Dataset entries:
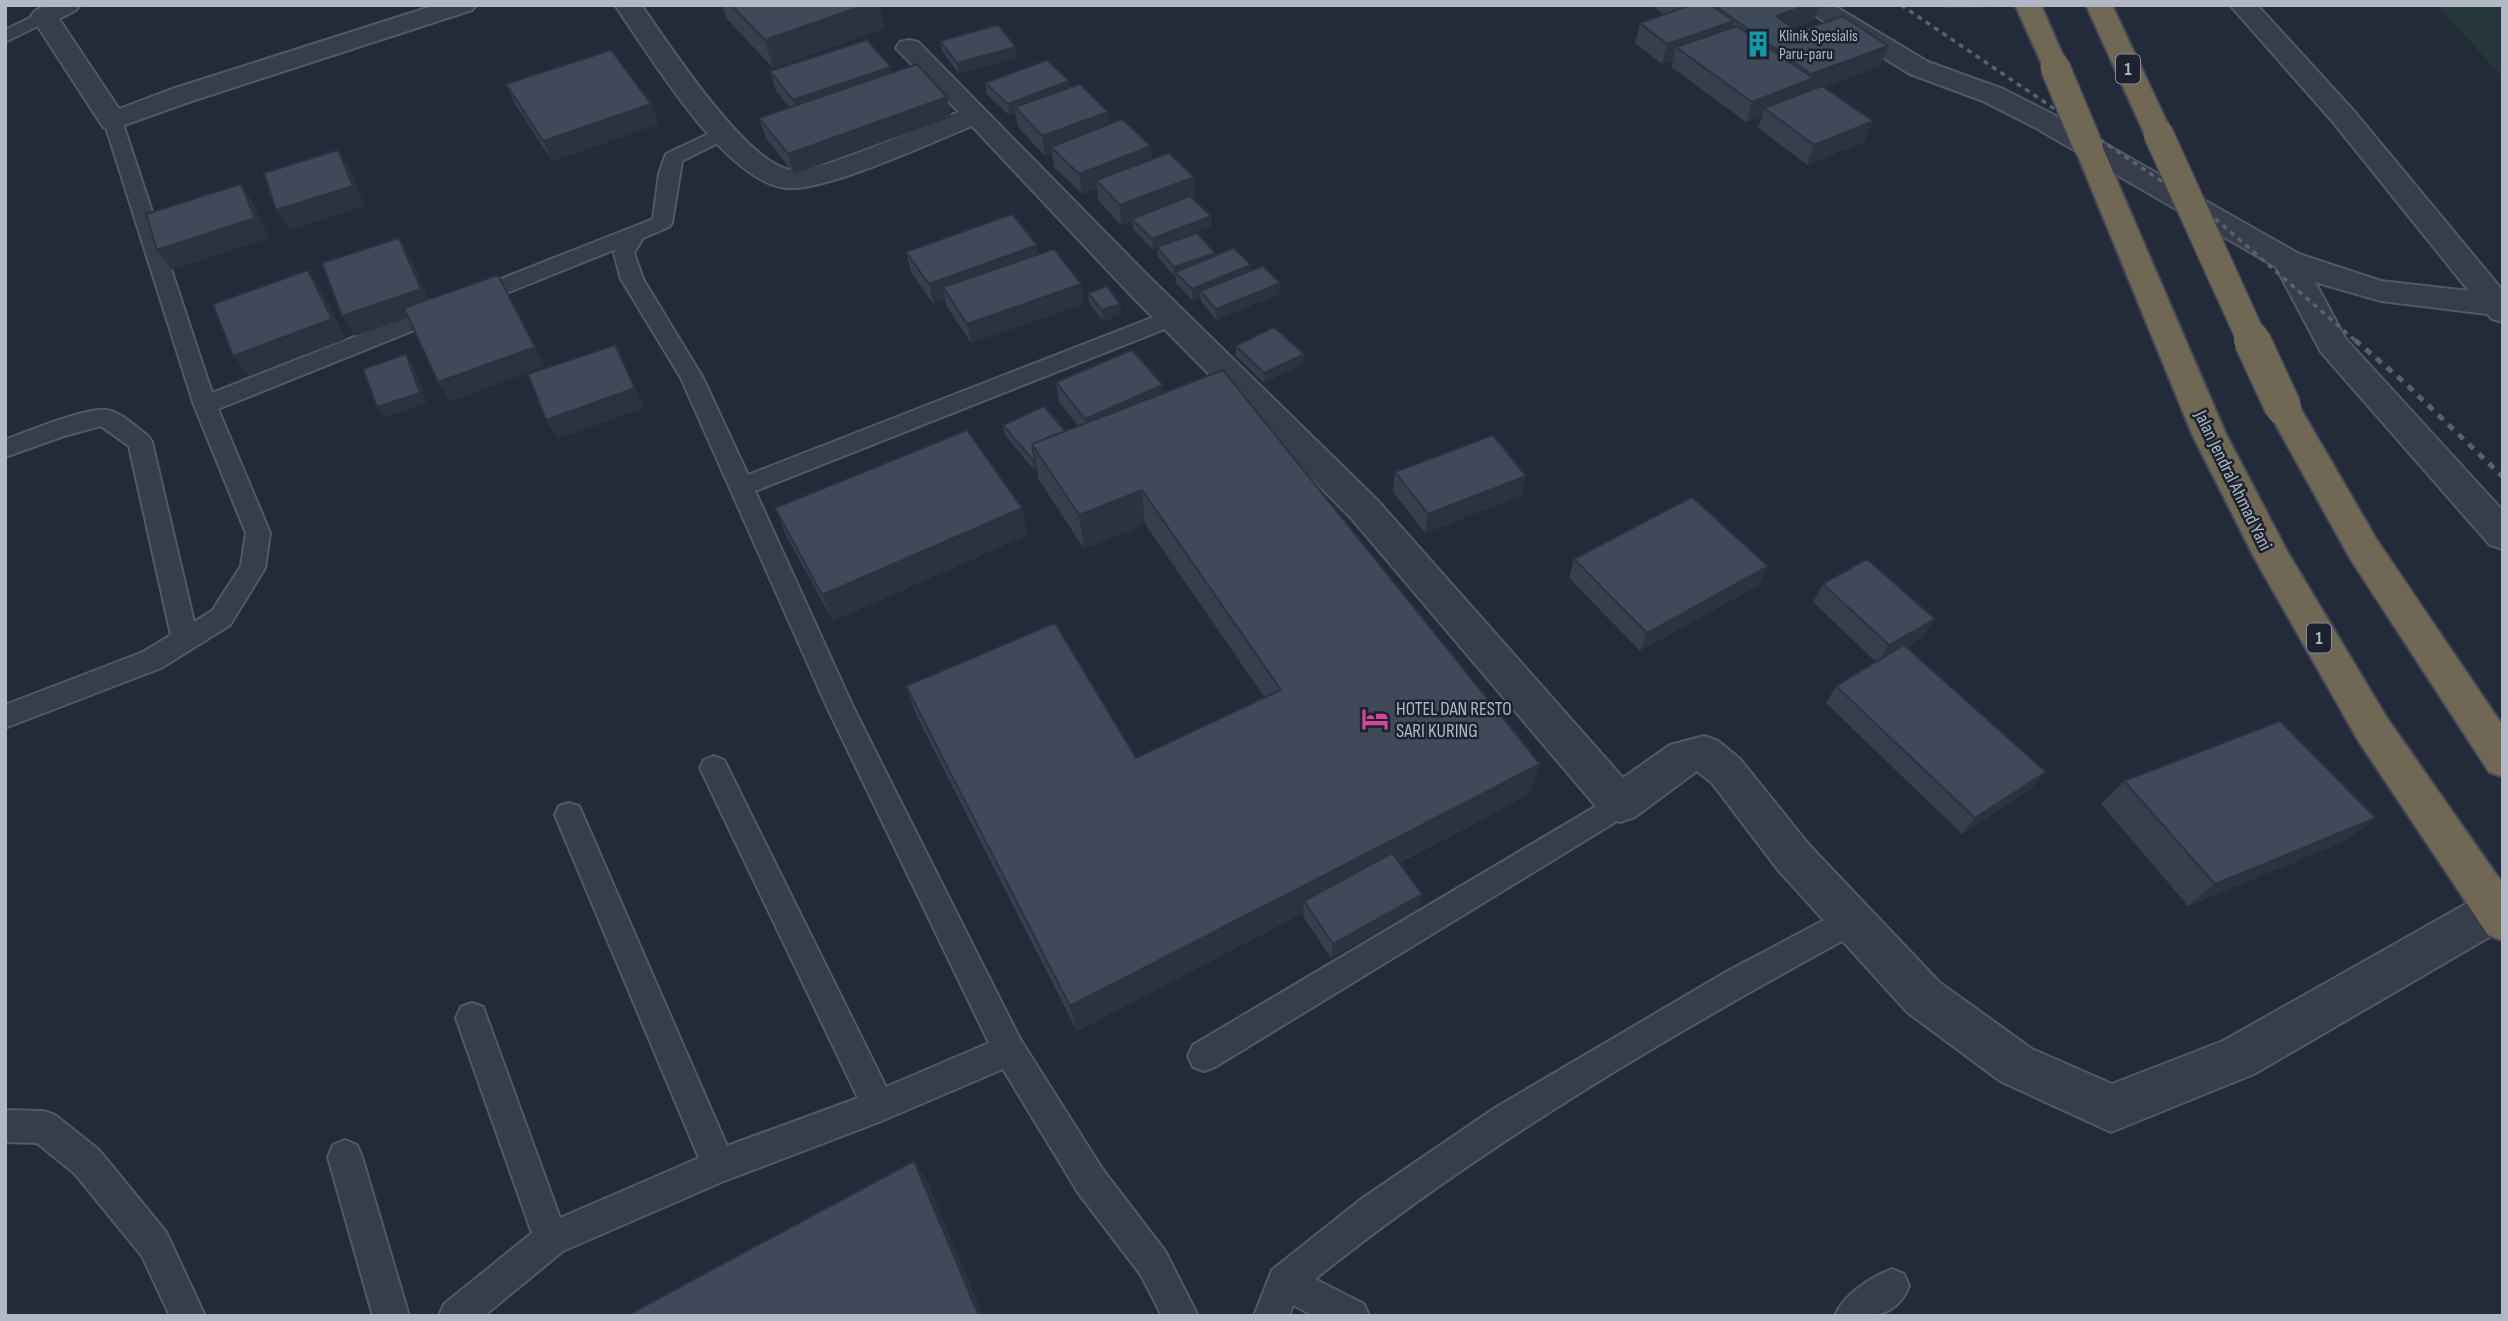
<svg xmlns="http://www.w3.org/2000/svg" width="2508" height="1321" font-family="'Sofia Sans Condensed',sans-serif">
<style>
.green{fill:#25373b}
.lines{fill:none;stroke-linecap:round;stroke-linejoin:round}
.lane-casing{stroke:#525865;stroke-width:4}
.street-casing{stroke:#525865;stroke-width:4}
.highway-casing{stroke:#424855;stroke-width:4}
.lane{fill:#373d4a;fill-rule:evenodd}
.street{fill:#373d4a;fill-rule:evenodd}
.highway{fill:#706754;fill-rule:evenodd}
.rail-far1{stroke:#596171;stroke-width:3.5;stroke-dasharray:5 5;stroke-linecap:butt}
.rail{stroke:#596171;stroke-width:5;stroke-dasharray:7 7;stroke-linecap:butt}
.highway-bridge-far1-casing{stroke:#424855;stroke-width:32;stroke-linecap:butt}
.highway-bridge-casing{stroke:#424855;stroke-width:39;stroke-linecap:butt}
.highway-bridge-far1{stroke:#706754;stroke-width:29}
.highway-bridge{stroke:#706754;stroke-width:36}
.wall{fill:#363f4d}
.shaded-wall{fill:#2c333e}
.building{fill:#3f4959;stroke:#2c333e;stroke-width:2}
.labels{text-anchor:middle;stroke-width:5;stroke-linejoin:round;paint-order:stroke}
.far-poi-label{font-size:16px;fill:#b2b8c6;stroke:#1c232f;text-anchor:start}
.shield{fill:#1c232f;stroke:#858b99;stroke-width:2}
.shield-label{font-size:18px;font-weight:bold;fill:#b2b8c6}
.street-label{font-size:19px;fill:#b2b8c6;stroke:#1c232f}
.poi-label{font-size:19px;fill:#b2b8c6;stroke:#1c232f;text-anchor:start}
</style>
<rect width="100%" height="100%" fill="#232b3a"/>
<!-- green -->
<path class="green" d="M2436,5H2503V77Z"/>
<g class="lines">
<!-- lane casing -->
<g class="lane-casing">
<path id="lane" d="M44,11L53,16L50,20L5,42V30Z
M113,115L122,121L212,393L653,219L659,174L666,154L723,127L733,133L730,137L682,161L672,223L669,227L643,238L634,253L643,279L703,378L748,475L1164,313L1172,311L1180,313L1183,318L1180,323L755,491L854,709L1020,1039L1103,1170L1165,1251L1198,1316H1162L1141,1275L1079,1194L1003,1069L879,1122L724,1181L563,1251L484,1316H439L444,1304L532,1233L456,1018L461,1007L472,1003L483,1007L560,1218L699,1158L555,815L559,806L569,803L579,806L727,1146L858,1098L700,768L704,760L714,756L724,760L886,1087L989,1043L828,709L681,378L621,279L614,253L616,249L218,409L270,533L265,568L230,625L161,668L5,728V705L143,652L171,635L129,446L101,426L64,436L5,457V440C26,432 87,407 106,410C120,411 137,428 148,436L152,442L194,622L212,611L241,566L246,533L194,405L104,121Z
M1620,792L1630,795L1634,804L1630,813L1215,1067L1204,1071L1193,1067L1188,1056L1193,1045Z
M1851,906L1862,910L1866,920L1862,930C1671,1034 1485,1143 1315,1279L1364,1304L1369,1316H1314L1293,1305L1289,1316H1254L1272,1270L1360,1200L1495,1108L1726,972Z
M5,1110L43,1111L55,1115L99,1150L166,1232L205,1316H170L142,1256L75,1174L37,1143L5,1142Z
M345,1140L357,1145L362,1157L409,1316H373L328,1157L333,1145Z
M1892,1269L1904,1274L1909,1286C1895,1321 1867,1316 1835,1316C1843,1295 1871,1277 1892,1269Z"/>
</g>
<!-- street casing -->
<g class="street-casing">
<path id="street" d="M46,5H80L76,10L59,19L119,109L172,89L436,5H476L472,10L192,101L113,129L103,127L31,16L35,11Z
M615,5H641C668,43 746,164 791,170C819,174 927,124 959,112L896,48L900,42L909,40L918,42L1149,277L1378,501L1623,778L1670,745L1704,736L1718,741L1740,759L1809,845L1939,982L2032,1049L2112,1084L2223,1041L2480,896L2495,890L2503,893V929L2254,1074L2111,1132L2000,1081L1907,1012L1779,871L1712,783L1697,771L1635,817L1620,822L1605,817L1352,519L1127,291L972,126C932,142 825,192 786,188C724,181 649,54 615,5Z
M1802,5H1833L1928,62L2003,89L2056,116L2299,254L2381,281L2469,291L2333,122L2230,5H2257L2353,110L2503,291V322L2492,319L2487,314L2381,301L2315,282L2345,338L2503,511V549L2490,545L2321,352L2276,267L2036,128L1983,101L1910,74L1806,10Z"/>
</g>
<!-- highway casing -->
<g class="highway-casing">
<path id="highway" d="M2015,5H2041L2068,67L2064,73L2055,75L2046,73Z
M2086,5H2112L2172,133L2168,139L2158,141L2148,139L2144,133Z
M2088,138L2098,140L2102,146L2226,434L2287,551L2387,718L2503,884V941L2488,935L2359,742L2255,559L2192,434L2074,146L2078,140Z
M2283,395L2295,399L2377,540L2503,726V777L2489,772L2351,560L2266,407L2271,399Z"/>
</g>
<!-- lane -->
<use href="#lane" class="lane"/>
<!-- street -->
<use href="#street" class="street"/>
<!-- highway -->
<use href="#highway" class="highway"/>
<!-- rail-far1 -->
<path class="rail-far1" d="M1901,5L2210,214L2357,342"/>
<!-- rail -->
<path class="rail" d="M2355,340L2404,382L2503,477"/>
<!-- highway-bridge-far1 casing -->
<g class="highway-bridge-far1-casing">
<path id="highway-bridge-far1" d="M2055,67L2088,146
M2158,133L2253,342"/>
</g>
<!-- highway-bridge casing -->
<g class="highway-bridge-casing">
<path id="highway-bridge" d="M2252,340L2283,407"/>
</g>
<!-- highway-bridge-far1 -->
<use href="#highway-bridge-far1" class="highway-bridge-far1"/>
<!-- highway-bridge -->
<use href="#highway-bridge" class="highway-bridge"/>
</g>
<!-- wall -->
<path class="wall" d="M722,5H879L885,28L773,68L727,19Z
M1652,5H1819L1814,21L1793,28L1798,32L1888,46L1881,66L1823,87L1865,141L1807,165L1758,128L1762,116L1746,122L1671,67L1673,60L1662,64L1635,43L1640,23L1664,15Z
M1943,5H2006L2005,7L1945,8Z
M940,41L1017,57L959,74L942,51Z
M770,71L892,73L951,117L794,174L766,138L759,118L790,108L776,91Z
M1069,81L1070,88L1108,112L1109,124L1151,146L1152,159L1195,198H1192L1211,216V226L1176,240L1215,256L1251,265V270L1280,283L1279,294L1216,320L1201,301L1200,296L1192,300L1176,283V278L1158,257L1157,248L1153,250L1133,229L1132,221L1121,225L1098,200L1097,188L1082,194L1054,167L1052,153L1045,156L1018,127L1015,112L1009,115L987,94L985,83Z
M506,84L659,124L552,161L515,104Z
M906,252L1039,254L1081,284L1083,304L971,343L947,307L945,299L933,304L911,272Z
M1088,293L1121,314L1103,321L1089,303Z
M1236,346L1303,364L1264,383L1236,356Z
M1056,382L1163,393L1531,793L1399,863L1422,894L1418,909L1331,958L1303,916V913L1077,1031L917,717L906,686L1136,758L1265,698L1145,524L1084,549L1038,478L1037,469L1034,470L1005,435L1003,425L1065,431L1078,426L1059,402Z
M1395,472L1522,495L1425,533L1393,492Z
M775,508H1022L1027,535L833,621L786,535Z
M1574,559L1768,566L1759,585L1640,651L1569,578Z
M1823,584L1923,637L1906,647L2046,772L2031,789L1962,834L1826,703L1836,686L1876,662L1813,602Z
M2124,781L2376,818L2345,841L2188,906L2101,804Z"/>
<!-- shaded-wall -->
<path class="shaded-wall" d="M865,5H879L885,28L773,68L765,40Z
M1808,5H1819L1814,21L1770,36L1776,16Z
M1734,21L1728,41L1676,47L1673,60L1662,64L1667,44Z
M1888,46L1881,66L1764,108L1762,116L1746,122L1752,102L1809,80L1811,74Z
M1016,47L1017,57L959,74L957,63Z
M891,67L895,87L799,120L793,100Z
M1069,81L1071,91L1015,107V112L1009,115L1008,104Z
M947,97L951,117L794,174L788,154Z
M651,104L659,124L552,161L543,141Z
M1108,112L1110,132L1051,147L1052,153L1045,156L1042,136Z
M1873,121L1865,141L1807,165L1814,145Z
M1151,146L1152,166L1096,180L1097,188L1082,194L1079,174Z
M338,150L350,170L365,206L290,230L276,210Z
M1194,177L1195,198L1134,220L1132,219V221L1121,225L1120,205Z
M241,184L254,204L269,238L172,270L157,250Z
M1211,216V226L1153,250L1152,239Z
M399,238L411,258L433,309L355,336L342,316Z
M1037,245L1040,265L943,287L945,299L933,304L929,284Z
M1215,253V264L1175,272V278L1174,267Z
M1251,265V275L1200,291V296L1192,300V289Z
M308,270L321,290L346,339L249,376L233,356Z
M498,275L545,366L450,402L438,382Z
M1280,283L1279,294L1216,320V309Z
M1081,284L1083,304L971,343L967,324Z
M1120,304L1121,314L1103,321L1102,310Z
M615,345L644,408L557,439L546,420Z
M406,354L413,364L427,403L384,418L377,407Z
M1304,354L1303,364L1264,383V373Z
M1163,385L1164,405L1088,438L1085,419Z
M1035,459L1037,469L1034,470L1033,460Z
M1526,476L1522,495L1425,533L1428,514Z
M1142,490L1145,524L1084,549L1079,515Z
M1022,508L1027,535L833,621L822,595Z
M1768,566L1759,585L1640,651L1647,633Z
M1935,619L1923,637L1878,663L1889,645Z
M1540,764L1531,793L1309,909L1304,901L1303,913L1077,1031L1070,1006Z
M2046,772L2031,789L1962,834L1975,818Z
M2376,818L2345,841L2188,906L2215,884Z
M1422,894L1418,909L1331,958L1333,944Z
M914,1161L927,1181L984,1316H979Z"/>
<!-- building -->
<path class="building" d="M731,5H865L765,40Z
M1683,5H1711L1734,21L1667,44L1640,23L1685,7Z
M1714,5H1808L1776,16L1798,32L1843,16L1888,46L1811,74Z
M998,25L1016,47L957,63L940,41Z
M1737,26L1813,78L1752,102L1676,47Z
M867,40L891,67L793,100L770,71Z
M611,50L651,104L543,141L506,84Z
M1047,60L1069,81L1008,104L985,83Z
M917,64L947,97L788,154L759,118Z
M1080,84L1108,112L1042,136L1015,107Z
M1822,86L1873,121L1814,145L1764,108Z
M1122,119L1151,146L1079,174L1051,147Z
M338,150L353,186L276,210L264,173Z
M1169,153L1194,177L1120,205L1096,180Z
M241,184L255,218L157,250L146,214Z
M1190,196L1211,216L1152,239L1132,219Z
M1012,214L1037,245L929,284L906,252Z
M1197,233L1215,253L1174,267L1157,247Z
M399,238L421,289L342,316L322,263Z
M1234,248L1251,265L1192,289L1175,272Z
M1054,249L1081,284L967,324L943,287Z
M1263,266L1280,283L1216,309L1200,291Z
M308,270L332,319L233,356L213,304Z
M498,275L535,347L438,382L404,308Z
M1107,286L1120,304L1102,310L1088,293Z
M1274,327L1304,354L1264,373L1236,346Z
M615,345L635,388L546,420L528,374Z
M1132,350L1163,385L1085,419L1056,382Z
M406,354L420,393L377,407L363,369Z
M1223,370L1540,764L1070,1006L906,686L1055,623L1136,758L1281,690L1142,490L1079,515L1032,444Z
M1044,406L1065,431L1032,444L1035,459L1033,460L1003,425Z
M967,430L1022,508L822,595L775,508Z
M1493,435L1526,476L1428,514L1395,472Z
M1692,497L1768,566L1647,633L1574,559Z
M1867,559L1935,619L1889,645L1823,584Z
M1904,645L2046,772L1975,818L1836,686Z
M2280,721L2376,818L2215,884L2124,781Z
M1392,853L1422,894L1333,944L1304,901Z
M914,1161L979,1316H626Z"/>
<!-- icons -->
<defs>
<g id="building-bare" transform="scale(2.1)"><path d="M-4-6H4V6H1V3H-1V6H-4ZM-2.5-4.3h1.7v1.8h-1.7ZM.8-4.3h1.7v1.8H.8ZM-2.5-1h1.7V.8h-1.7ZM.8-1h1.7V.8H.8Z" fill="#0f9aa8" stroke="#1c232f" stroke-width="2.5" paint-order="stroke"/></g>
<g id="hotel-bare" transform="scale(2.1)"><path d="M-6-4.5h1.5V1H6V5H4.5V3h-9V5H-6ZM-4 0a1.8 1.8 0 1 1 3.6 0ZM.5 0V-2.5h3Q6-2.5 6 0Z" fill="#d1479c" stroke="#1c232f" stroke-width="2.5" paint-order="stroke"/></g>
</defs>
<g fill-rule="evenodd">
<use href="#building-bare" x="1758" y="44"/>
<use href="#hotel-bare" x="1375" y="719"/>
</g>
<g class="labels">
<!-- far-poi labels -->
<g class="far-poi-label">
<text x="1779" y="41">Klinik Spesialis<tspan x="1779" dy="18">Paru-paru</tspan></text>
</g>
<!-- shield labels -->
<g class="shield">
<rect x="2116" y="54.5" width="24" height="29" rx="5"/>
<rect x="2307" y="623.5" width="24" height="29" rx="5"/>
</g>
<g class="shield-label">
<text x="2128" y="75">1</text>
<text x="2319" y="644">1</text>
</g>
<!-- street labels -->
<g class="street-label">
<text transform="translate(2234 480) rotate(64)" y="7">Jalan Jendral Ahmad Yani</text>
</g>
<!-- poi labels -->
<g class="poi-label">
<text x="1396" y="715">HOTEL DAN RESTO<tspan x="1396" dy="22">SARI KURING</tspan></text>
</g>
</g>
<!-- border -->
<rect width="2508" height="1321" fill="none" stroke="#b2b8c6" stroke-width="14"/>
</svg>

> WHAT YOU HAVE TO DO
Looking at the data above, how many lines hold the string "rule"? Reply with only the number.

> RESULT OF THE EXERCISE
4